Not for this baby. Consider the possibility that there are things you don’t know, Doc.

I consider that every day.

I’ll tell you one thing you may not know: The genome of every human cell has memory. You know what that means? As evolved beings we have in our genes memories of the far past, of long-ago generations, memories of experiences not our own. This is not pie-in-the-sky stuff, a neuroscientist will tell you the same thing. And all we need is the right code to extract what the cell knows, what it remembers.

Sounds poetic.

I’m talking science here, I’m telling you my computer to end all computers that sucks up the mental and physical activities of every living thing — I mean, let’s throw in the animals too — necessarily then can go back in time and move into the past as readily as it moves along with the present. Do you give me that?

OK, Andrew.

So what that means, what that means …

Yes?

… that at least on the microgenetic level couldn’t there be the possibility of recomposing a whole person from these bits and pieces and genomic memories of lives past?

You don’t mean cloning.

No, dammit, I don’t mean cloning. We’re talking about how this computer could crack the code of every cell of every human brain and reconstitute the dead from their experiences. Isn’t that something like reincarnation? Maybe it wouldn’t be perfect, you couldn’t always see her, maybe if you reached out she would be just a shade of herself, but she would be a presence, and the love would be there.
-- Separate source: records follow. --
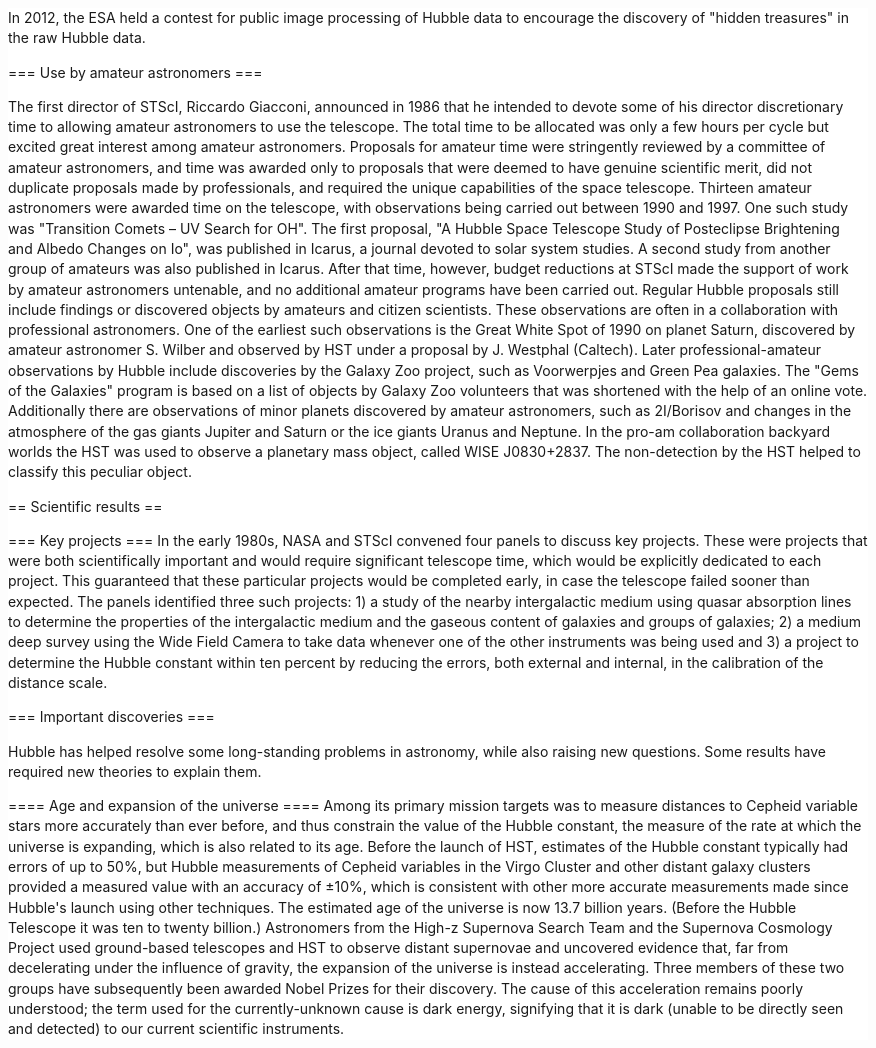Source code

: In 2012, the ESA held a contest for public image processing of Hubble data to encourage the discovery of "hidden treasures" in the raw Hubble data.


=== Use by amateur astronomers ===

The first director of STScI, Riccardo Giacconi, announced in 1986 that he intended to devote some of his director discretionary time to allowing amateur astronomers to use the telescope. The total time to be allocated was only a few hours per cycle but excited great interest among amateur astronomers.
Proposals for amateur time were stringently reviewed by a committee of amateur astronomers, and time was awarded only to proposals that were deemed to have genuine scientific merit, did not duplicate proposals made by professionals, and required the unique capabilities of the space telescope. Thirteen amateur astronomers were awarded time on the telescope, with observations being carried out between 1990 and 1997. One such study was "Transition Comets – UV Search for OH". The first proposal, "A Hubble Space Telescope Study of Posteclipse Brightening and Albedo Changes on Io", was published in Icarus, a journal devoted to solar system studies. A second study from another group of amateurs was also published in Icarus. After that time, however, budget reductions at STScI made the support of work by amateur astronomers untenable, and no additional amateur programs have been carried out.
Regular Hubble proposals still include findings or discovered objects by amateurs and citizen scientists. These observations are often in a collaboration with professional astronomers. One of the earliest such observations is the Great White Spot of 1990 on planet Saturn, discovered by amateur astronomer S. Wilber and observed by HST under a proposal by J. Westphal (Caltech). Later professional-amateur observations by Hubble include discoveries by the Galaxy Zoo project, such as Voorwerpjes and Green Pea galaxies. The "Gems of the Galaxies" program is based on a list of objects by Galaxy Zoo volunteers that was shortened with the help of an online vote. Additionally there are observations of minor planets discovered by amateur astronomers, such as 2I/Borisov and changes in the atmosphere of the gas giants Jupiter and Saturn or the ice giants Uranus and Neptune. In the pro-am collaboration backyard worlds the HST was used to observe a planetary mass object, called WISE J0830+2837. The non-detection by the HST helped to classify this peculiar object.


== Scientific results ==


=== Key projects ===
In the early 1980s, NASA and STScI convened four panels to discuss key projects. These were projects that were both scientifically important and would require significant telescope time, which would be explicitly dedicated to each project. This guaranteed that these particular projects would be completed early, in case the telescope failed sooner than expected. The panels identified three such projects: 1) a study of the nearby intergalactic medium using quasar absorption lines to determine the properties of the intergalactic medium and the gaseous content of galaxies and groups of galaxies; 2) a medium deep survey using the Wide Field Camera to take data whenever one of the other instruments was being used and 3) a project to determine the Hubble constant within ten percent by reducing the errors, both external and internal, in the calibration of the distance scale.


=== Important discoveries ===

Hubble has helped resolve some long-standing problems in astronomy, while also raising new questions. Some results have required new theories to explain them.


==== Age and expansion of the universe ====
Among its primary mission targets was to measure distances to Cepheid variable stars more accurately than ever before, and thus constrain the value of the Hubble constant, the measure of the rate at which the universe is expanding, which is also related to its age. Before the launch of HST, estimates of the Hubble constant typically had errors of up to 50%, but Hubble measurements of Cepheid variables in the Virgo Cluster and other distant galaxy clusters provided a measured value with an accuracy of ±10%, which is consistent with other more accurate measurements made since Hubble's launch using other techniques. The estimated age of the universe is now 13.7 billion years. (Before the Hubble Telescope it was ten to twenty billion.)
Astronomers from the High-z Supernova Search Team and the Supernova Cosmology Project used ground-based telescopes and HST to observe distant supernovae and uncovered evidence that, far from decelerating under the influence of gravity, the expansion of the universe is instead accelerating. Three members of these two groups have subsequently been awarded Nobel Prizes for their discovery. The cause of this acceleration remains poorly understood; the term used for the currently-unknown cause is dark energy, signifying that it is dark (unable to be directly seen and detected) to our current scientific instruments.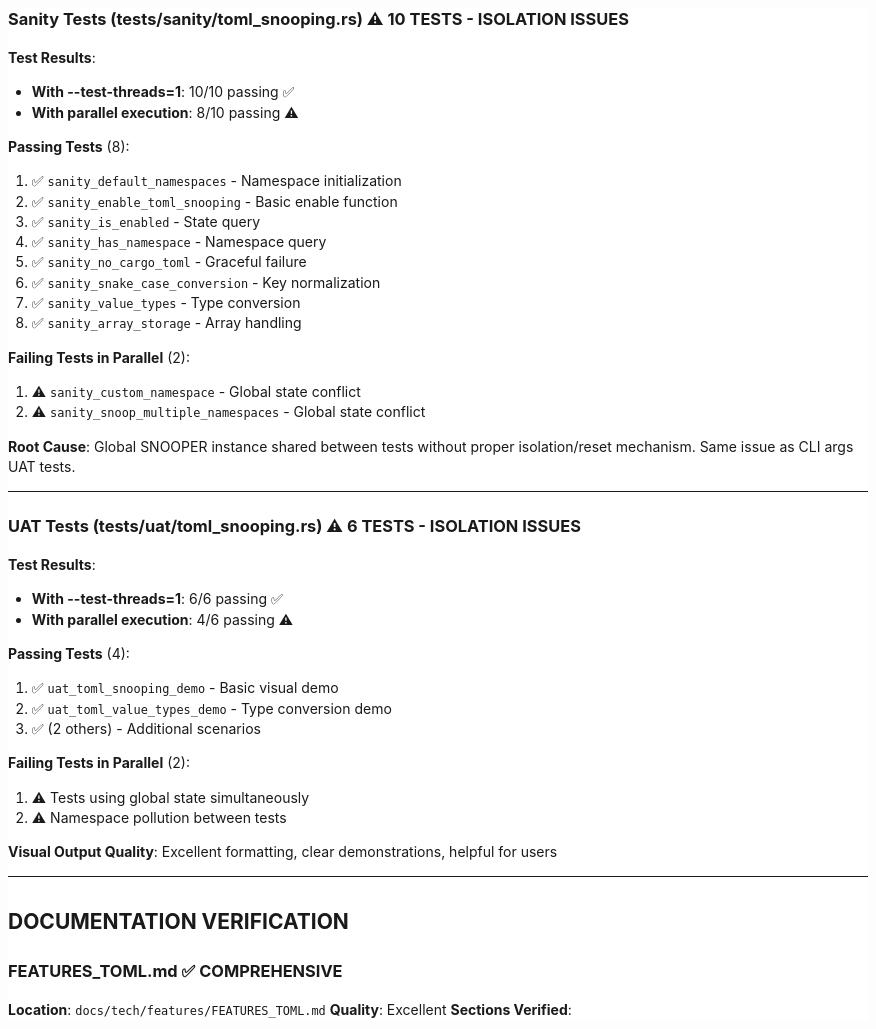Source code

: 
### Sanity Tests (tests/sanity/toml_snooping.rs) ⚠️ 10 TESTS - ISOLATION ISSUES

**Test Results**:
- **With --test-threads=1**: 10/10 passing ✅
- **With parallel execution**: 8/10 passing ⚠️

**Passing Tests** (8):
1. ✅ `sanity_default_namespaces` - Namespace initialization
2. ✅ `sanity_enable_toml_snooping` - Basic enable function
3. ✅ `sanity_is_enabled` - State query
4. ✅ `sanity_has_namespace` - Namespace query
5. ✅ `sanity_no_cargo_toml` - Graceful failure
6. ✅ `sanity_snake_case_conversion` - Key normalization
7. ✅ `sanity_value_types` - Type conversion
8. ✅ `sanity_array_storage` - Array handling

**Failing Tests in Parallel** (2):
1. ⚠️ `sanity_custom_namespace` - Global state conflict
2. ⚠️ `sanity_snoop_multiple_namespaces` - Global state conflict

**Root Cause**: Global SNOOPER instance shared between tests without proper isolation/reset mechanism. Same issue as CLI args UAT tests.

---

### UAT Tests (tests/uat/toml_snooping.rs) ⚠️ 6 TESTS - ISOLATION ISSUES

**Test Results**:
- **With --test-threads=1**: 6/6 passing ✅
- **With parallel execution**: 4/6 passing ⚠️

**Passing Tests** (4):
1. ✅ `uat_toml_snooping_demo` - Basic visual demo
2. ✅ `uat_toml_value_types_demo` - Type conversion demo
3. ✅ (2 others) - Additional scenarios

**Failing Tests in Parallel** (2):
1. ⚠️ Tests using global state simultaneously
2. ⚠️ Namespace pollution between tests

**Visual Output Quality**: Excellent formatting, clear demonstrations, helpful for users

---

## DOCUMENTATION VERIFICATION

### FEATURES_TOML.md ✅ COMPREHENSIVE

**Location**: `docs/tech/features/FEATURES_TOML.md`
**Quality**: Excellent
**Sections Verified**:
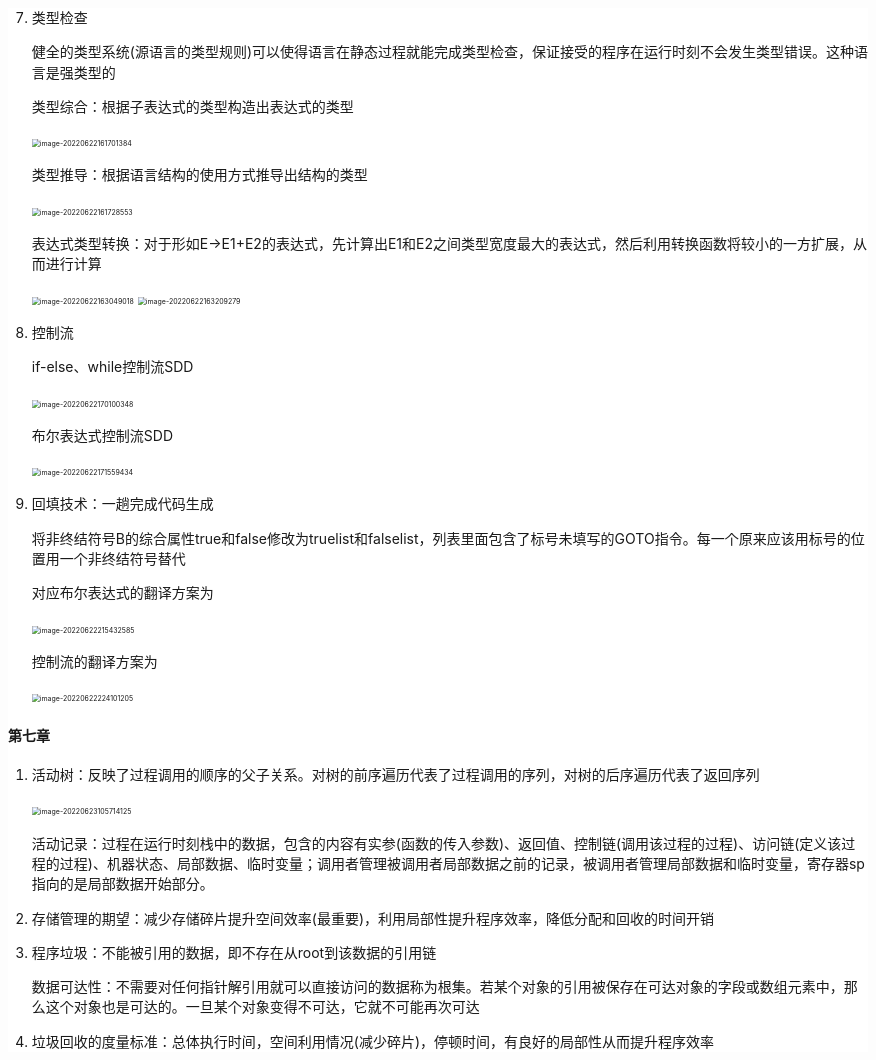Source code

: 7. 类型检查

   健全的类型系统(源语言的类型规则)可以使得语言在静态过程就能完成类型检查，保证接受的程序在运行时刻不会发生类型错误。这种语言是强类型的

   类型综合：根据子表达式的类型构造出表达式的类型

   <img src="C:\Users\pentakill\AppData\Roaming\Typora\typora-user-images\image-20220622161701384.png" alt="image-20220622161701384" style="zoom:50%;" />

   类型推导：根据语言结构的使用方式推导出结构的类型

   <img src="C:\Users\pentakill\AppData\Roaming\Typora\typora-user-images\image-20220622161728553.png" alt="image-20220622161728553" style="zoom:50%;" />

   表达式类型转换：对于形如E->E1+E2的表达式，先计算出E1和E2之间类型宽度最大的表达式，然后利用转换函数将较小的一方扩展，从而进行计算

   <img src="C:\Users\pentakill\AppData\Roaming\Typora\typora-user-images\image-20220622163049018.png" alt="image-20220622163049018" style="zoom:50%;" />

   <img src="C:\Users\pentakill\AppData\Roaming\Typora\typora-user-images\image-20220622163209279.png" alt="image-20220622163209279" style="zoom:50%;" />

8. 控制流

   if-else、while控制流SDD

   <img src="C:\Users\pentakill\AppData\Roaming\Typora\typora-user-images\image-20220622170100348.png" alt="image-20220622170100348" style="zoom:50%;" />

   布尔表达式控制流SDD

   <img src="C:\Users\pentakill\AppData\Roaming\Typora\typora-user-images\image-20220622171559434.png" alt="image-20220622171559434" style="zoom:50%;" />

9. 回填技术：一趟完成代码生成

   将非终结符号B的综合属性true和false修改为truelist和falselist，列表里面包含了标号未填写的GOTO指令。每一个原来应该用标号的位置用一个非终结符号替代

   对应布尔表达式的翻译方案为

   <img src="C:\Users\pentakill\AppData\Roaming\Typora\typora-user-images\image-20220622215432585.png" alt="image-20220622215432585" style="zoom:50%;" />

   控制流的翻译方案为

   <img src="C:\Users\pentakill\AppData\Roaming\Typora\typora-user-images\image-20220622224101205.png" alt="image-20220622224101205" style="zoom:50%;" />



#### 第七章

1. 活动树：反映了过程调用的顺序的父子关系。对树的前序遍历代表了过程调用的序列，对树的后序遍历代表了返回序列

   <img src="C:\Users\pentakill\AppData\Roaming\Typora\typora-user-images\image-20220623105714125.png" alt="image-20220623105714125" style="zoom:50%;" />

   活动记录：过程在运行时刻栈中的数据，包含的内容有实参(函数的传入参数)、返回值、控制链(调用该过程的过程)、访问链(定义该过程的过程)、机器状态、局部数据、临时变量；调用者管理被调用者局部数据之前的记录，被调用者管理局部数据和临时变量，寄存器sp指向的是局部数据开始部分。

2. 存储管理的期望：减少存储碎片提升空间效率(最重要)，利用局部性提升程序效率，降低分配和回收的时间开销

3. 程序垃圾：不能被引用的数据，即不存在从root到该数据的引用链

   数据可达性：不需要对任何指针解引用就可以直接访问的数据称为根集。若某个对象的引用被保存在可达对象的字段或数组元素中，那么这个对象也是可达的。一旦某个对象变得不可达，它就不可能再次可达

4. 垃圾回收的度量标准：总体执行时间，空间利用情况(减少碎片)，停顿时间，有良好的局部性从而提升程序效率
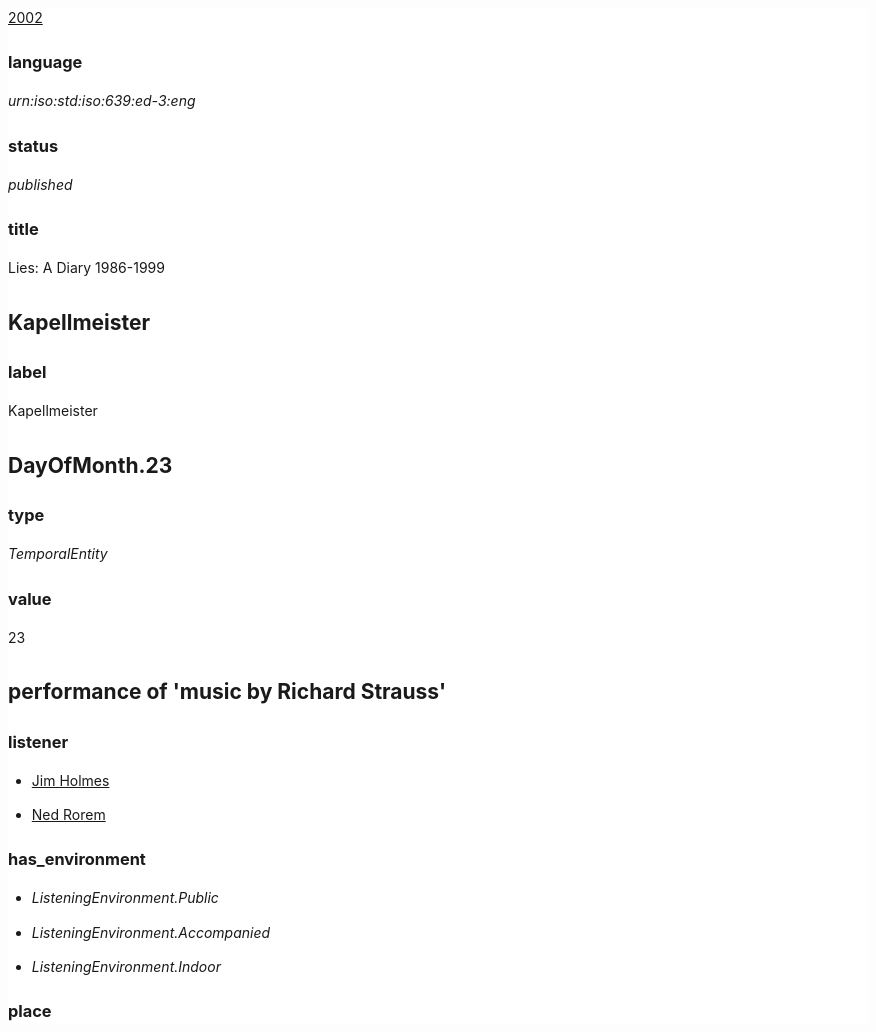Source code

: 
[2002](#2002)

### language


*urn:iso:std:iso:639:ed-3:eng*

### status


*published*

### title


Lies: A Diary 1986-1999

## Kapellmeister

### label


Kapellmeister

## DayOfMonth.23

### type


*TemporalEntity*

### value


23

## performance of 'music by Richard Strauss'

### listener

 - [Jim Holmes](#Jim-Holmes)

 - [Ned Rorem](#Ned-Rorem)

### has_environment

 - *ListeningEnvironment.Public*

 - *ListeningEnvironment.Accompanied*

 - *ListeningEnvironment.Indoor*

### place
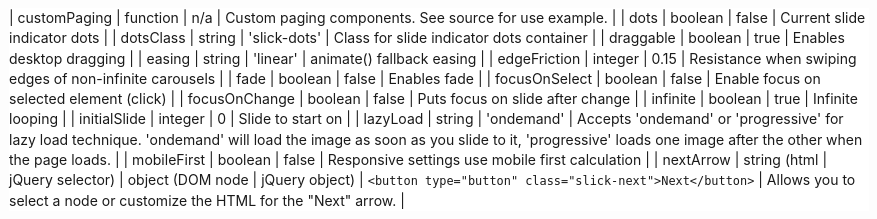 | customPaging     | function                                                               | n/a                                                          | Custom paging components. See source for use example.                                                                                                                                                                                                     |
| dots             | boolean                                                                | false                                                        | Current slide indicator dots                                                                                                                                                                                                                              |
| dotsClass        | string                                                                 | 'slick-dots'                                                 | Class for slide indicator dots container                                                                                                                                                                                                                  |
| draggable        | boolean                                                                | true                                                         | Enables desktop dragging                                                                                                                                                                                                                                  |
| easing           | string                                                                 | 'linear'                                                     | animate() fallback easing                                                                                                                                                                                                                                 |
| edgeFriction     | integer                                                                | 0.15                                                         | Resistance when swiping edges of non-infinite carousels                                                                                                                                                                                                   |
| fade             | boolean                                                                | false                                                        | Enables fade                                                                                                                                                                                                                                              |
| focusOnSelect    | boolean                                                                | false                                                        | Enable focus on selected element (click)                                                                                                                                                                                                                  |
| focusOnChange    | boolean                                                                | false                                                        | Puts focus on slide after change                                                                                                                                                                                                                          |
| infinite         | boolean                                                                | true                                                         | Infinite looping                                                                                                                                                                                                                                          |
| initialSlide     | integer                                                                | 0                                                            | Slide to start on                                                                                                                                                                                                                                         |
| lazyLoad         | string                                                                 | 'ondemand'                                                   | Accepts 'ondemand' or 'progressive' for lazy load technique. 'ondemand' will load the image as soon as you slide to it, 'progressive' loads one image after the other when the page loads.                                                                |
| mobileFirst      | boolean                                                                | false                                                        | Responsive settings use mobile first calculation                                                                                                                                                                                                          |
| nextArrow        | string (html \| jQuery selector) \| object (DOM node \| jQuery object) | `<button type="button" class="slick-next">Next</button>`     | Allows you to select a node or customize the HTML for the "Next" arrow.                                                                                                                                                                                   |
Who are we speaking of now?

What possessed me to tell Briony all this? If this computer could come up with the code to read the makeup of our cells, in birth, in death, in the ashes of our cremation, in the rot of our coffins, and of course it could because of what it was, then we could recover our lost babies, our lost lovers, our lost selves, bring them back from the dead, reunite in a kind of heaven on earth. Do you see that?

Well, maybe on a speculative level …

But if you accept the premise the logic is sound, will you give me that?

I give you that.

But you still don’t know what this computer is, do you? Oh, Doc, if there was such a computer, it could do anything, finally. I mean, call it by its rightful name. And I could have my baby with Martha brought back. And I could have my Briony, and we would bring our baby home and we would be a family.